Decisão do Supremo sobre vale-pedágio cria enxurrada de ações milionárias

Decisão do Supremo sobre vale-pedágio cria enxurrada de ações milionárias

 

Uma decisão do Supremo Tribunal Federal de 2020 obrigando empresas contratantes de serviço de transporte a pagar duas vezes o valor do frete em caso de não recolhimento antecipado do vale-pedágio está provocando uma enxurrada de processos na Justiça. As transportadoras de carga movem ações milionárias contra o varejo e a indústria pedindo indenizações.

 

A interpretação jurídica, após a decisão do STF, é de que o valor da multa pelo não adiantamento do vale-pedágio pode ser até duas vezes o valor do frete. Isso provocou a abertura de milhares de ações de transportadoras contra ex-clientes, empresas do comércio e da indústria.

 

No Rio Grande do Sul, ações indenizatórias envolvem milhões de reais contra empresas que contrataram fretes. A Transportes Cisne Ltda., falida, venceu processos no Foro de Itaqui com valores de R$ 8.962.959,16 e R$ 16.596.023,05. Já a Fardier Logística Especializada em Cargas Especiais Ltda. obteve vitória no Foro de Canoas no valor de R$ 22.197.338,00. Essa mesma tendência começa a se repetir no restante do país.

 

Histórico do imbróglio

O vale-pedágio foi criado há mais de 20 anos pela Lei nº 10.209/2001, com o objetivo de garantir o pagamento pelo embarcador ao transportador de forma antecipada e apartada do frete. A medida beneficiou principalmente os caminhoneiros autônomos e as pequenas empresas.

INFORMAÇÕES EXIBIDAS

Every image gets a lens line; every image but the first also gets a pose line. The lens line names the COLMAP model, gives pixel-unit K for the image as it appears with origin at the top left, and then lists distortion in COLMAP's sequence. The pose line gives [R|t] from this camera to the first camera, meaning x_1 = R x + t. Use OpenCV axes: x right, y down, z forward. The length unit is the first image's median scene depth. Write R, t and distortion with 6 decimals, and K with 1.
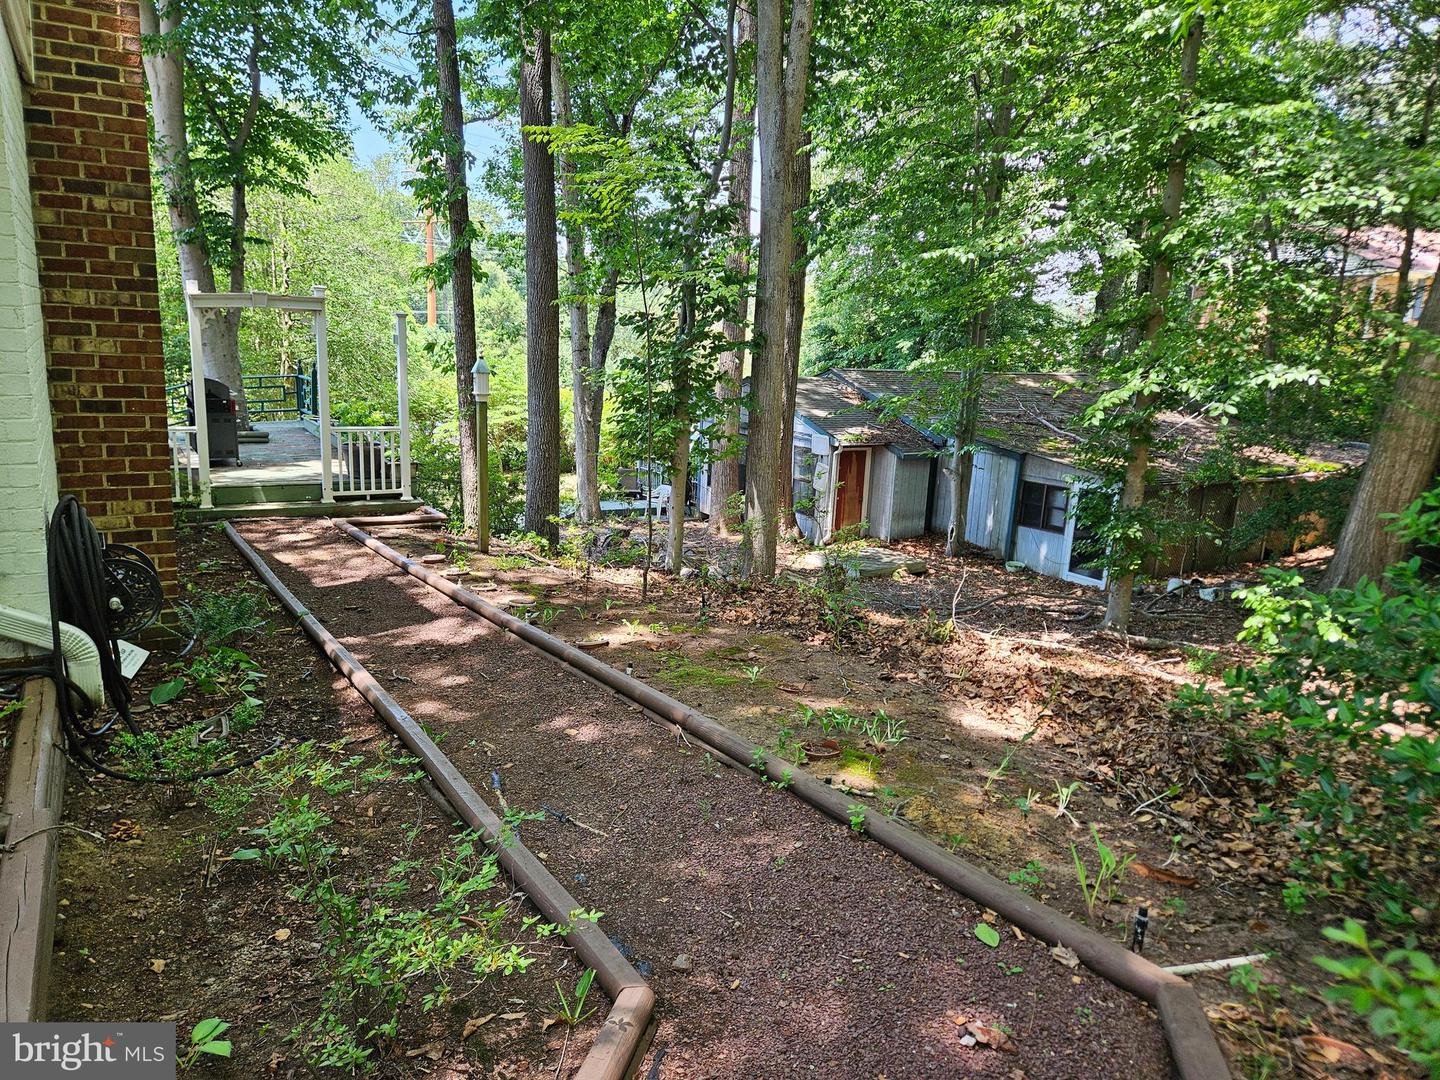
lens RADIAL K [[937.6, 0, 719.8], [0, 937.6, 535.8], [0, 0, 1]] dist [0.055750, -0.052427]
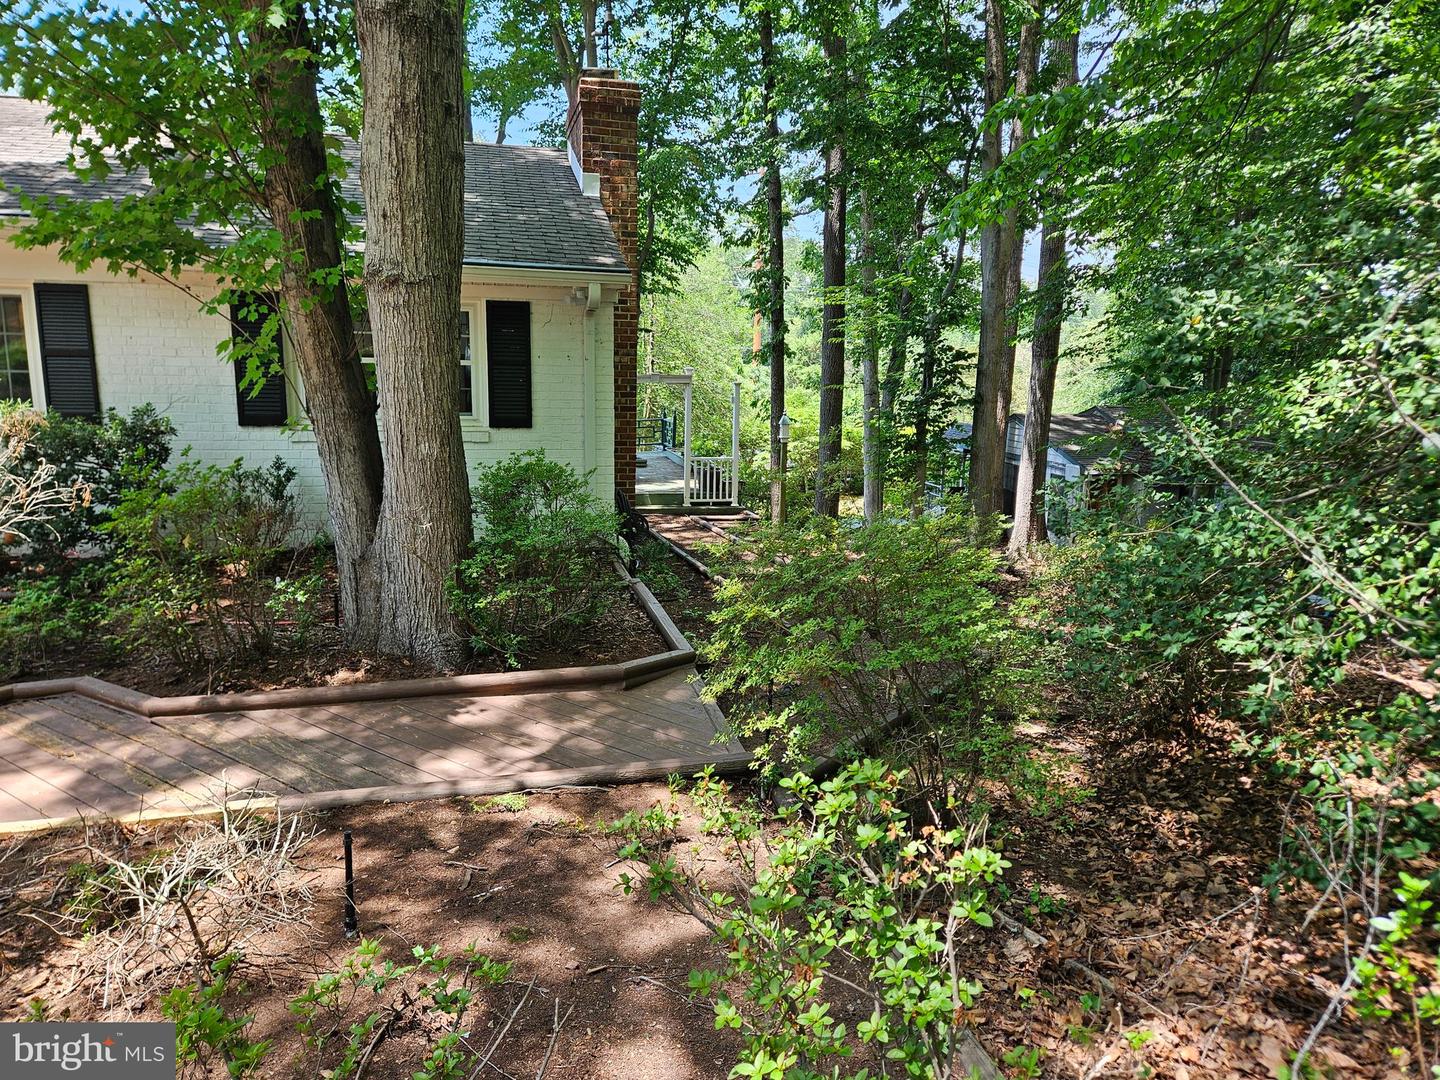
lens RADIAL K [[937.6, 0, 719.8], [0, 937.6, 535.8], [0, 0, 1]] dist [0.055750, -0.052427]
pose [[0.946728, 0.036906, -0.319912, 0.123567], [-0.045151, 0.998811, -0.018392, 0.037493], [0.318853, 0.031857, 0.947269, -0.416588]]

USANDO AS INFORMAÇÕES
#1 Em quantas linhas da listagem aparece a palavra "pose"? Responda apenas com o número.
#2 Retome a notícia sobre a decisão do Supremo a respeito do vale-pedágio, continuando-a logo após a última frase apresentada.

RESPOSTAS ESPERADAS
#1 2

#2
Desde a promulgação da lei, os tribunais foram acionados para esclarecer diversas controvérsias, sobretudo uma relativa ao artigo 8º da norma. Esse dispositivo determina que o embarcador será obrigado a indenizar o transportador, em quantia equivalente ao dobro do frete, caso o vale-pedágio não seja pago ao tempo e ao modo previsto na lei.

 

O STF julgou constitucional o recebimento do frete em dobro ao motorista que não recebeu o vale-pedágio antes do início da viagem. Assim, desde 25 de outubro de 2002, a responsabilidade e a obrigatoriedade pelo pagamento dos valores devidos a título de pedágio passaram a ser do embarcador.

 

Quem não viu cumprida essa determinação pôde ingressar com ação judicial para buscar os valores devidos e corrigidos no período de dez anos, até 24 de abril de 2022. Após essa data, o prazo foi reduzido. Somente é possível buscar valores de um ano, de acordo com a Lei nº 14.229/2021, a Lei do Frete.

 

A situação se aplica sobre a empresa que não antecipou o pagamento do vale-pedágio obrigatório, nem saldou o valor do pedágio, o que demonstra flagrante violação ao artigo 1º, parágrafo 1º, e ao artigo 3º da Lei nº 10.209/2001.

 

Longos debates

Os debates sobre a validade da indenização pelo dobro do valor do frete por não fornecimento antecipado do vale-pedágio duraram muitos anos. Até o STF concluir pela constitucionalidade do artigo 8º da Lei nº 10.209/2001, no julgamento da ADI 6.031, proposta pela Confederação Nacional da Indústria (CNI), fixando precedente vinculante e obrigatório sobre o tema.

 

“As empresas têm de se adequar à lei. Mas o entendimento estabelece uma burocracia que torna mais caro o serviço prestado, pois a responsabilidade de determinar o valor do vale-pedágio a ser pago antecipadamente é do embarcador, que tem de estruturar uma área dentro da empresa para fazer isso, quando na verdade a responsabilidade deve ser da empresa de transporte contratada. Isso provoca uma perda de eficiência. Aumenta o custo dentro da cadeia de transporte”, explica Igor Bimkowski Rossoni, especialista em Direito Empresarial, Contratos e Contencioso do escritório Silveiro Advogados, de Porto Alegre.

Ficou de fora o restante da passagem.